Phase I trial of hydroxychloroquine with dose-intense temozolomide in patients with advanced solid tumors and melanoma

Abstract

Blocking autophagy with hydroxychloroquine (HCQ) augments cell death associated with alkylating chemotherapy in preclinical models. This phase I study evaluated the maximum tolerated dose (MTD), safety, preliminary activity, pharmacokinetics, and pharmacodynamics of HCQ in combination with dose-intense temozolomide (TMZ) in patients with advanced solid malignancies. Forty patients (73% metastatic melanoma) were treated with oral HCQ 200 to 1200 mg daily with dose-intense oral TMZ 150 mg/m (2) daily for 7/14 d. This combination was well tolerated with no recurrent dose-limiting toxicities observed. An MTD was not reached for HCQ and the recommended phase II dose was HCQ 600 mg twice daily combined with dose-intense TMZ. Common toxicities included grade 2 fatigue (55%), anorexia (28%), nausea (48%), constipation (20%), and diarrhea (20%). Partial responses and stable disease were observed in 3/22 (14%) and 6/22 (27%) patients with metastatic melanoma. In the final dose cohort 2/6 patients with refractory BRAF wild-type melanoma had a near complete response, and prolonged stable disease, respectively. A significant accumulation in autophagic vacuoles (AV) in peripheral blood mononuclear cells was observed in response to combined therapy. Population pharmacokinetics (PK) modeling, individual PK simulations, and PK-pharmacodynamics (PD) analysis identified a threshold HCQ peak concentration that predicts therapy-associated AV accumulation. This study indicates that the combination of high-dose HCQ and dose-intense TMZ is safe and tolerable, and is associated with autophagy modulation in patients. Prolonged stable disease and responses suggest antitumor activity in melanoma patients, warranting further studies of this combination, or combinations of more potent autophagy inhibitors and chemotherapy in melanoma.
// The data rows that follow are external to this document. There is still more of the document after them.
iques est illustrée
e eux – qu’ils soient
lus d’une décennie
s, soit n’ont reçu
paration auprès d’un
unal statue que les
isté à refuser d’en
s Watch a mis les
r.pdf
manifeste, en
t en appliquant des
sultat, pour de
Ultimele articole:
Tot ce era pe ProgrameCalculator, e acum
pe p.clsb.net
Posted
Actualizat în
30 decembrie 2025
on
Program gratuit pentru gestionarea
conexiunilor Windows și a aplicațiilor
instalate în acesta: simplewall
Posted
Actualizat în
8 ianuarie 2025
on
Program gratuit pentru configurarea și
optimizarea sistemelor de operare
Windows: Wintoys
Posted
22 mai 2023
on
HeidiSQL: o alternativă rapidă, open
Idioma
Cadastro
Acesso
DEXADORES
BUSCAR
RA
Keywords: autophagy; chemotherapy; clinical trial; hydroxychloroquine; melanoma.

Figure 1. Antitumor activity of dose-intense TMZ and HCQ. (A) Treatment induced clearance of 2 large FDG-avid gallbladder and mesenteric metastases in a melanoma patient with brain metastases. (B) Durable near complete response of all extra CNS lesions in a metastatic melanoma patient with leptomeningeal disease. Red arrows: melanoma metastases. (C) Progression-free survival of patients.
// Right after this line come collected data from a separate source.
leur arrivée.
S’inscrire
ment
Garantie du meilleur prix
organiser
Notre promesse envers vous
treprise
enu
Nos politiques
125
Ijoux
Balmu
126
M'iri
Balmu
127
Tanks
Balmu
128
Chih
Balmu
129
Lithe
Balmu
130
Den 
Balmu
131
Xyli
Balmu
Figure 2. Pharmacokinetic analysis of HCQ in patients receiving dose-intense TMZ and HCQ. (A) Observed vs. individually predicted concentrations of HCQ based on the population PK model. (B) Estimated peak concentrations (C_max). (C) Estimated average concentrations (C_avg). (D) PK-response relationship. AUC, area under curve.
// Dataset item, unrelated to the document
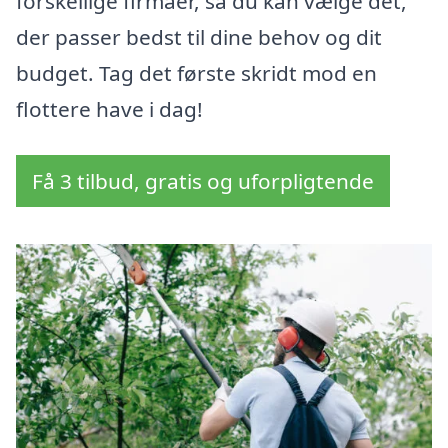
forskellige firmaer, så du kan vælge det,
der passer bedst til dine behov og dit
budget. Tag det første skridt mod en
flottere have i dag!
Få 3 tilbud, gratis og uforpligtende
Figure 3. Pharmacodynamic effects of TMZ and HCQ on autophagic vacuole accumulation in PBMC, and PK-PD correlation. (A) Mixed-effects model of mean ± SD autophagic vacuoles (AVs)/cell in PBMC. Dotted line: regression line. (B) Representative electron micrographs of serial PBMC; red arrows: AV (C) Classification tree from CART analysis. (D) Histogram of AV change at 2 wk in patients with estimated HCQ C_max above or below 1554 ng/mL.